Reviews

Dreamcatcher (15) Close-Up Film Review

 

Dreamcatcher-1

Dir. Kim Longinotto, UK/US, 2015, 104 mins

Cast: Brenda Myers Powell

Brenda Myers-Powell is a former prostitute who, following a violent encounter with a customer, decided to change her life and now dedicates her time to helping young women still in the game through her non-profit organisation, Dreamcatcher. Dreamcatcher is a film that follows her exploits as she counsels incarcerated prostitutes at the local prison, at-risk teenage girls at a local high school (which looks more like a prison), and cruises the most dangerous neighbourhood for young women “turning tricks”, where she hands out condoms and safety tips to vulnerable girls (some as young as 14).

She encounters one young woman, carefully listens to her story and soon is helping this downtrodden lady realise that her life can be so much more. It’s inspiring to see someone who can not only help women in these horrifying situations and lifestyles, but is in fact the best possible person to help – having gone through the exact same experiences herself. When the film introduces us to at-risk women on the street, you can see their defences lower as soon as Brenda reveals herself and her own past; it’s an interesting snapshot of the comradeship that blossoms between these people, all caught up in the same vicious cycles – with Brenda rightfully preaching an alternative that will not come easy but is worth the hard work.

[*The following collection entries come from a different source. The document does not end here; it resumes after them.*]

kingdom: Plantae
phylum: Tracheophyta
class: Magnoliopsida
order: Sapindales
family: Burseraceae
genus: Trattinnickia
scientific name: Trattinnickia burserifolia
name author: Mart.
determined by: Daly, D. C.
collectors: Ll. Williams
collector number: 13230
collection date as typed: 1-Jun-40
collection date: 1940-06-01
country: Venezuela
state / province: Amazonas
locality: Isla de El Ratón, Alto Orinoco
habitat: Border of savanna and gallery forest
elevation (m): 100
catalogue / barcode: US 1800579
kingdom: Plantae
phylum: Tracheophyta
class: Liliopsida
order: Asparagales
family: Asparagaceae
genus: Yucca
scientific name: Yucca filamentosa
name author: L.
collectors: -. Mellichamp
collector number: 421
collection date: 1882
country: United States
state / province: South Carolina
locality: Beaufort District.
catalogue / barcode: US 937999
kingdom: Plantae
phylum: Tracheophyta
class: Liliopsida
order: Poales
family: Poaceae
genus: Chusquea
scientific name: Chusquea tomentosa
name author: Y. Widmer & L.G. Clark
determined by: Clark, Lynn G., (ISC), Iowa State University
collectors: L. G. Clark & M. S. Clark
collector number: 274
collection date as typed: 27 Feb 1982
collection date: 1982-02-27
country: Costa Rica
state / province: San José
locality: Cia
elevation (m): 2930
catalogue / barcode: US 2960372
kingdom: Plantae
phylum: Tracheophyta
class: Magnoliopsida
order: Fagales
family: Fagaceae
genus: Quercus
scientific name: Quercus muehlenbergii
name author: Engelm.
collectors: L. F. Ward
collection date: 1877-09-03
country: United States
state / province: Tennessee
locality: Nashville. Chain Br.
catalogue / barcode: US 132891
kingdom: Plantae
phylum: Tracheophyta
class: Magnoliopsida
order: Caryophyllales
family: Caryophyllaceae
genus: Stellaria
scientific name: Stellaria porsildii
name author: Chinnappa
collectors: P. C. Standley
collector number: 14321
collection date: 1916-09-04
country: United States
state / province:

Dreamcatcher is full of fascinating snapshots of life for victims of human trafficking in the Chicagoland area; from the young ward Brenda has taken it upon herself to help, a victim of grooming from a young age, with no support or sympathy from her mother, who with Brenda’s help got off the street-walking scene at the age of 15, to a pimp that Brenda used to know, now reformed and helping Brenda to educate the youth of today as to the dangers and horrors of the life of a sex worker.

The recurring theme that comes up through the film is the sense that each of these people, after years of abuse emotional or otherwise, become trapped in their ways, self-blaming and becoming their own worst enemies; you can’t save someone who feels they don’t deserve to be  saved.

Brenda Myers-Powell’s struggle to prove these people wrong is an absorbing watch; the distressing scenes and stories you lay witness to may hollow you out, but by the end, a spark of hope will be re-lit somewhere within you.